If I compile it with -O1, it prints "true" as it should. If I compile it with -O2, it prints "false". If I compile it with -O1 -finline-small-functions -finline -findirect-inlining -fstrict-overflow and compare the disassembly with -O2 and a suitable list of -fno-*, the code is exactly identical, except for some instructions that should perform the copy of half of m1's data into m3. So in the end the comparison fails due to comparing to garbage.

=== code ===
#include <stdio.h>

template <int N, int M, typename T>
class QGenericMatrix
{
public:
    QGenericMatrix();
    QGenericMatrix(const QGenericMatrix<N, M, T>& other);
    explicit QGenericMatrix(const T *values);

    bool operator==(const QGenericMatrix<N, M, T>& other) const;
private:
    T m[N][M];    // Column-major order to match OpenGL.

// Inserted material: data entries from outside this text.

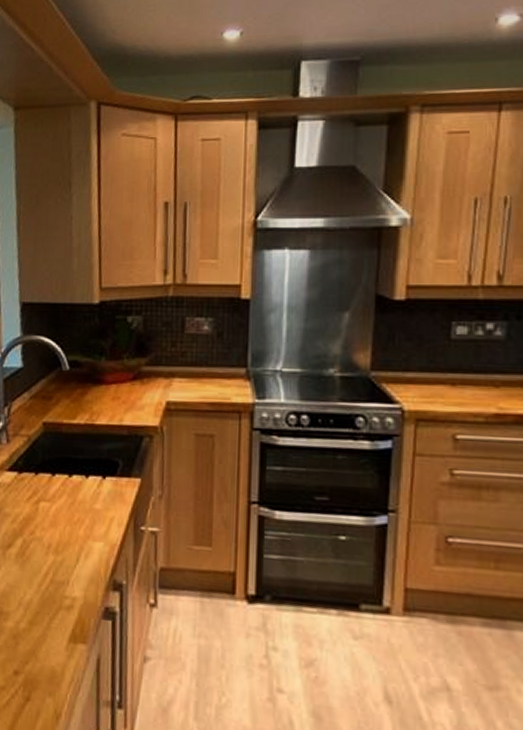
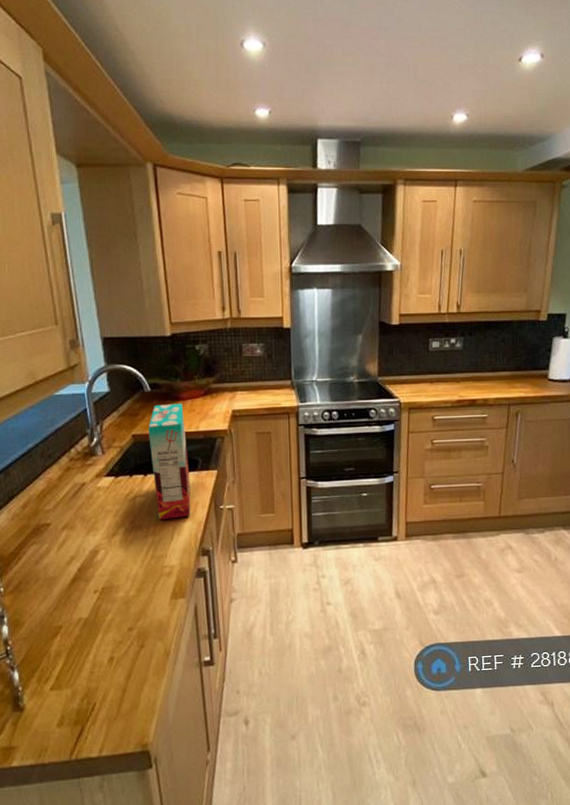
cereal box: none [61,387,107,536] -> present [148,404,191,520]

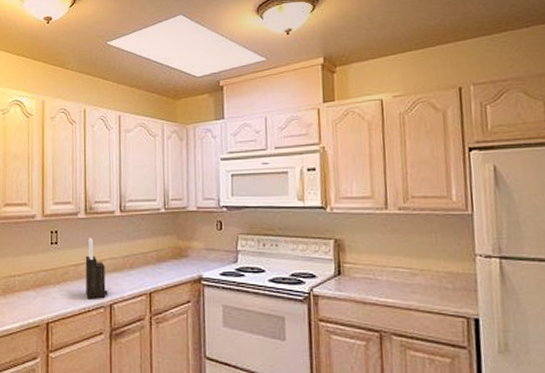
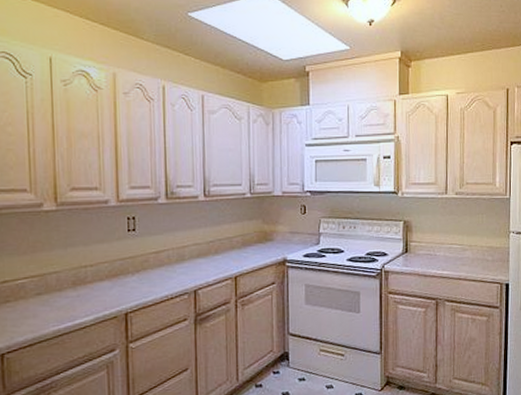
knife block: present [85,238,109,299] -> none [167,224,193,287]

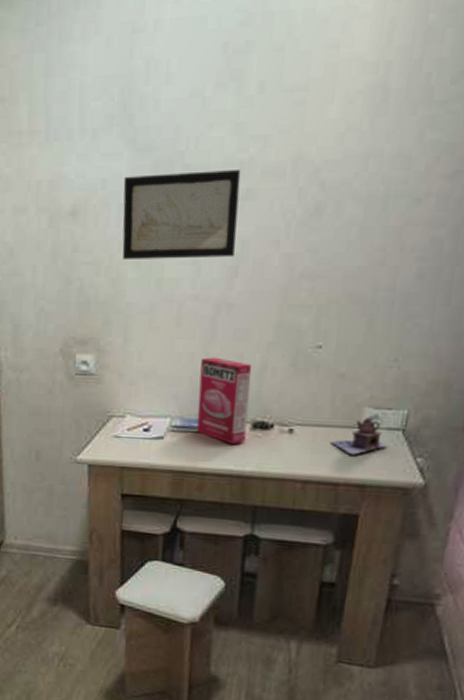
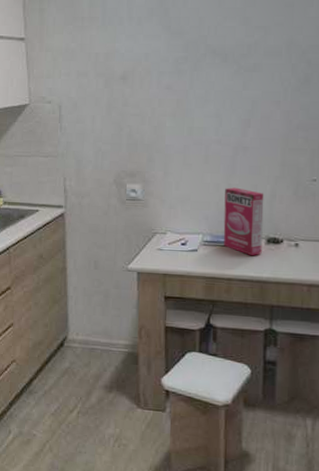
wall art: present [122,170,241,259] -> none [161,50,249,113]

    QGenericMatrix(int) {}       // Construct without initializing identity matrix
};

template <int N, int M, typename T>
QGenericMatrix<N, M, T>::QGenericMatrix(const QGenericMatrix<N, M, T>& other)
{
    for (int col = 0; col < N; ++col)
        for (int row = 0; row < M; ++row)
            m[col][row] = other.m[col][row];
}

template <int N, int M, typename T>
QGenericMatrix<N, M, T>::QGenericMatrix(const T *values)
{
    for (int col = 0; col < N; ++col)
        for (int row = 0; row < M; ++row)
            m[col][row] = values[row * N + col];
}

template <int N, int M, typename T>
bool QGenericMatrix<N, M, T>::operator==(const QGenericMatrix<N, M, T>& other) const
{
    for (int index = 0; index < N * M; ++index) {
        if (m[0][index] != other.m[0][index])
            return false;
    }
    return true;
}

typedef double qreal;
typedef QGenericMatrix<2, 2, qreal> QMatrix2x2;

int main(int , char**)
{
    qreal m1Data[] = {0.0, 0.0, 0.0, 0.0};
    QMatrix2x2 m1(m1Data);

    QMatrix2x2 m3 = m1;
    puts((m1 == m3) ? "true" : "false");
}
=== code ===

common args: -fno-exceptions -fno-rtti -fverbose-asm -march=core2 -mfpmath=sse (though x87 math also shows the same problem)

prints "true" with: -O1 -finline-small-functions -finline -findirect-inlining -fstrict-overflow

prints "false" with: -O2 -fno-align-functions -fno-align-jumps -fno-align-labels -fno-caller-saves -fno-tree-switch-conversion -fno-tree-vrp -fno-crossjumping -fno-cse-follow-jumps -fno-expensive-optimizations -fno-gcse -fno-ipa-cp -fno-ipa-sra -fno-optimize-register-move -fno-optimize-sibling-calls -fno-peephole2 -fno-regmove -fno-reorder-blocks -fno-reorder-functions -fno-rerun-cse-after-loop -fno-schedule-insns2 -fno-strict-aliasing -fno-strict-aliasing -fno-thread-jumps -fno-tree-builtin-call-dce -fno-tree-pre
Comment 11 Andrew Pinski 2010-12-22 17:48:55 UTC
>The reason is again accessing an array out-of-bounds for elements that we know to be there.

No that is undefined and different from the original testcase.
Comment 12 Thiago Macieira 2010-12-22 19:55:38 UTC
(In reply to comment #11)
> >The reason is again accessing an array out-of-bounds for elements that we know to be there.
> 
> No that is undefined and different from the original testcase.

Ok. Shall I open a new report with the new information?
Comment 13 Richard Biener 2011-06-27 12:14:08 UTC
4.3 branch is being closed, moving to 4.4.7 target.
Comment 14 Jakub Jelinek 2012-03-13 13:04:33 UTC
Fixed in 4.5+, 4.4 is no longer supported.